Defending the Caveman was created and performed on Broadway  by Rob Becker. It is a solo show about the differences between male and female behaviour. It is a show perfect for couples so you can nudge each other in the ribs or whisper, " See? Other people do that. It’s not just me!"

Gilbert begins the performance with a home video of his fiancee and himself at home. He lies on the couch watching television as she parades her new clothes. He wipes the bathroom floor with her towel, mows over her newly planted flowers.

However, the intention of Becker's script is not to belittle men. He wants to explain the differences in communication and thought processes between men and women.

It is recognition theatre in the form of potted relationship therapy. It smacks of the psycho-babble book, Men are from Mars Women are from Venus.

Director, Wayne Harrison  keeps the show simple. There are a few lighting changes that heighten the drama when the mythical Caveman appears to Russell in his circle of sacred underwear in his bedroom. The pace flags at some moments and could be stepped up. The dynamic range is too narrow.

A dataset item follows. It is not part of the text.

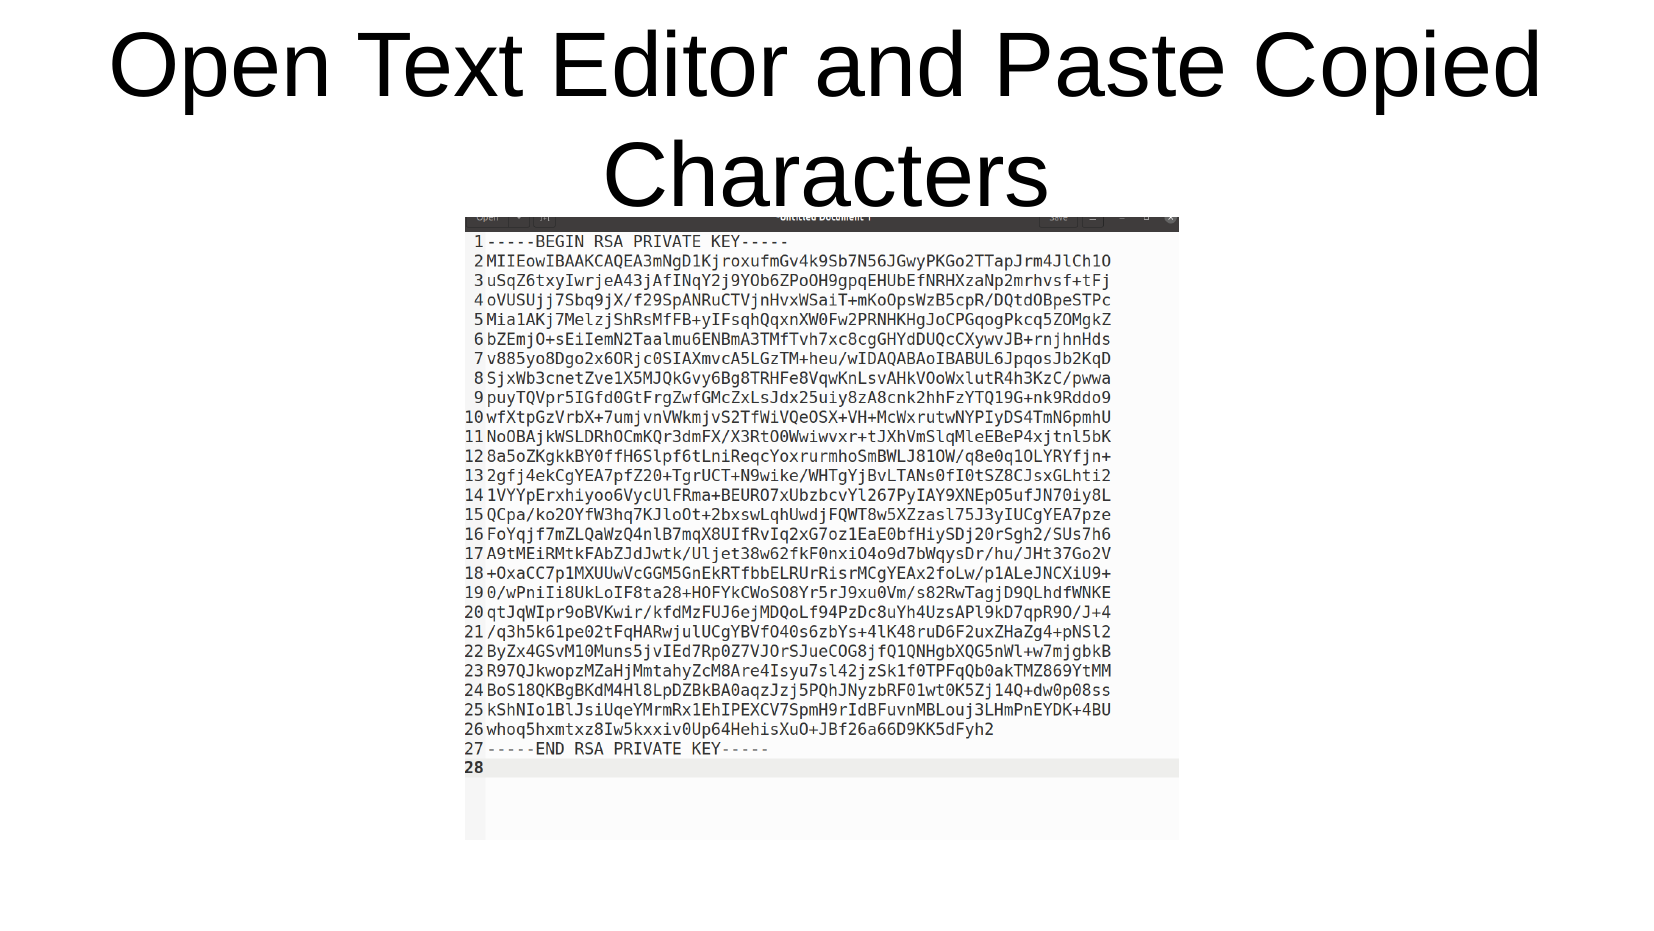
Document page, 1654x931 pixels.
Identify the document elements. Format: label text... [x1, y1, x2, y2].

text_box Open Text Editor and Paste Copied Characters [82, 12, 1571, 218]
picture [464, 216, 1179, 840]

Gilbert seems to enjoy himself by the middle of the show when he is able to demonstrate male behaviour. He wants us to understand his message. He takes us back to the theory of men being hunters and women gatherers. From this, he says, stem all modern gender differences and confusions.

Men have narrow vision based in the need to hunt the prey. Women have a broader focus because of their gathering past. Men like action rather than words. Women are cooperative - they work on group decision-making. Men are negotiators. They bargain in order to win.

The show is fun and, from the groans of recognition, the audience identifies with most of it.